In response to that concern, Congress and the FDA have created tightly circumscribed programs for early access to new drugs to treat “serious or immediately life-threatening disease.” One program makes an exception if there are no comparable therapies; the drug is under investigation in a controlled clinical trial; and, the drug sponsor is actively pursing safety and effectiveness approval. The FDA, however, may still deny an exception if the agency doubts the drug’s effectiveness or worries that the drug would expose the dying patient to an unreasonable additional risk of illness or injury. Further, sponsors of excepted drugs are precluded from profiting from sales, which dulls their incentive to participate.

The Aristotelian mean dictates an alternative to the FDA’s callousness towards the terminally ill. They should enjoy access to any drug recommended by physicians to treat their afflictions, but only after receiving a comprehensive tutorial explaining the safety risks and probability of success. Absolute patient-physician autonomy should prevail in seeking to save lives just as it does under Oregon’s law for physician-assisted compassionate dying.

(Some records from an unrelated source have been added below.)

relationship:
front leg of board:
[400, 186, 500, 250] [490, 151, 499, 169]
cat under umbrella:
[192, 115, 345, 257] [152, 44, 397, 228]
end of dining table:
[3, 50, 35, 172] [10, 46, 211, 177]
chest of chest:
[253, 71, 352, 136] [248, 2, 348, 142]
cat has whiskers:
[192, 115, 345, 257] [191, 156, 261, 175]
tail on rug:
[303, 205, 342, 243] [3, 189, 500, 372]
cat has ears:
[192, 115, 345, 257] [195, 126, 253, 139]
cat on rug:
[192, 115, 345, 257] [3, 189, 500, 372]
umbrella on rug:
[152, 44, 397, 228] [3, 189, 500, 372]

An organization of terminally ill patients (the “Alliance“) brought suit insisting that the United States Constitution required the FDA to embrace the Aristotelian mean. The Alliance argued that the Fifth Amendment’s protection against the deprivation of life or liberty without due process of law created an unenumerated right to be free of government obstructions to potentially life-saving drugs. In a series of countertextual and Delphic interpretations culminating in Washington v. Glucksburg (1997), the Supreme Court has declared that the “Due Process Clause specially protects those fundamental rights and liberties which are, objectively, deeply rooted in this Nation’s history and tradition and implicit in the concept of ordered liberty, such that neither liberty nor justice would exist if they were sacrificed.”

The Glucksburg standard is sheer nonsense. If a right had been acclaimed by history and tradition as the crown jewel of liberty and justice, it would need no judicial protection. No legislator or regulator would dare to act in opposition. In addition, a few seconds of argument before Supreme Court Justices or law school professors discredits the idea of a consensus over rights said to be the sine qua non of liberty and justice, for example, same-sex marriage, homosexual sodomy or abortion.

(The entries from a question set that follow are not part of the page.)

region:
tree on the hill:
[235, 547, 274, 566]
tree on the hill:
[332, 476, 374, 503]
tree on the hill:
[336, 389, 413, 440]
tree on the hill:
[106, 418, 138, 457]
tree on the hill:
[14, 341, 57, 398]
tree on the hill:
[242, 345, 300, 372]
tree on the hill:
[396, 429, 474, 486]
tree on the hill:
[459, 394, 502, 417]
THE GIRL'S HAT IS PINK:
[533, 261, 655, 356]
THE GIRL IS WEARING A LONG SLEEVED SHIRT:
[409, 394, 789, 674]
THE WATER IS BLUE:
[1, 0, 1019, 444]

In Abigail Alliance, 10 circuit judges surveyed the nation’s history and tradition in regulating the medical options of terminally ill patients. Eight discerned no fundamental right of access to unapproved drugs in furtherance of life. Two discerned the opposite. Both conclusions were plausible under Glucksburg.

The intersection of regulatory inflexibility and judicial caprice in the case left an unsatisfying feeling-like wishing a plague on both houses.

Bruce Fein is a constitutional lawyer with Bruce Fein & Associates and chairman of the American Freedom Agenda.